Kathryn Hampton manages PHR’s Asylum Program, an initiative which recruits, trains, and supports a network of clinicians to provide forensic evaluations for asylum seekers, to document violations of immigrant rights, and to advocate for human rights-based immigration policies.
She has participated in PHR investigations in the United States and Mexico and co-authored PHR reports as well as articles in peer-reviewed medical and legal journals. Her work has been cited in the New York Times, the Washington Post, the Guardian, the BBC, CBS, the New England Journal of Medicine, and the Lancet.
Hampton has more than a decade of experience in human rights monitoring, analysis, and reporting in Bosnia-Herzegovina, Iraq, Turkey, and Ukraine. Prior to joining PHR, she designed and implemented protection programming for displaced and conflict-affected populations with the Organization for Security and Cooperation in Europe, the International Rescue Committee, World Vision, and the International Commission on Missing Persons.

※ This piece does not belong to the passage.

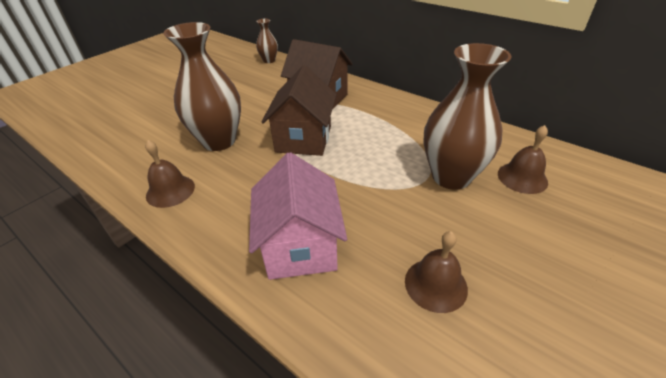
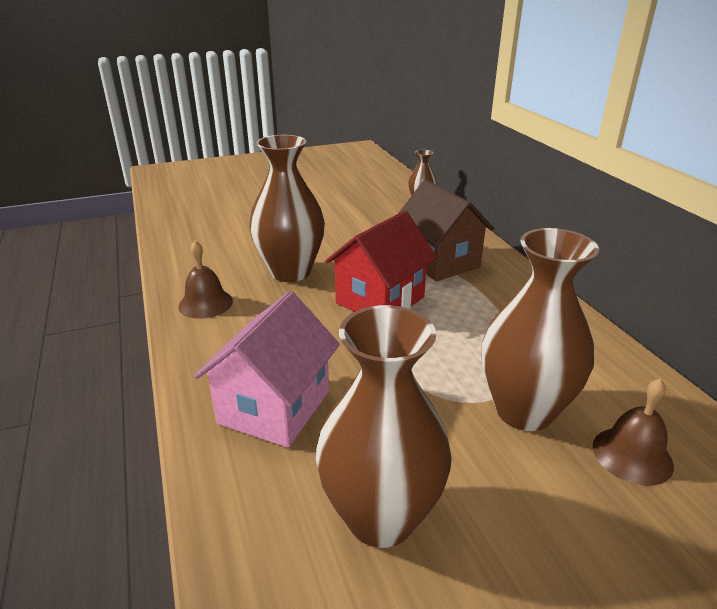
camera: 30 degrees right, 10 degrees down
(303, 139) = (380, 300): brown house -> red house
(435, 284) = (381, 517): brown bell -> brown vase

Hampton holds an AB in comparative literature from Princeton University, an MSt in international human rights law from the University of Oxford and an MA in refugee protection and forced migration studies from the University of London. She was awarded the 2021 American Society of International Law Francis Lieber Prize for an exceptional article in the field of the law on armed conflict. She speaks Bosnian/Serbian/Croatian and is a Truman National Security fellow.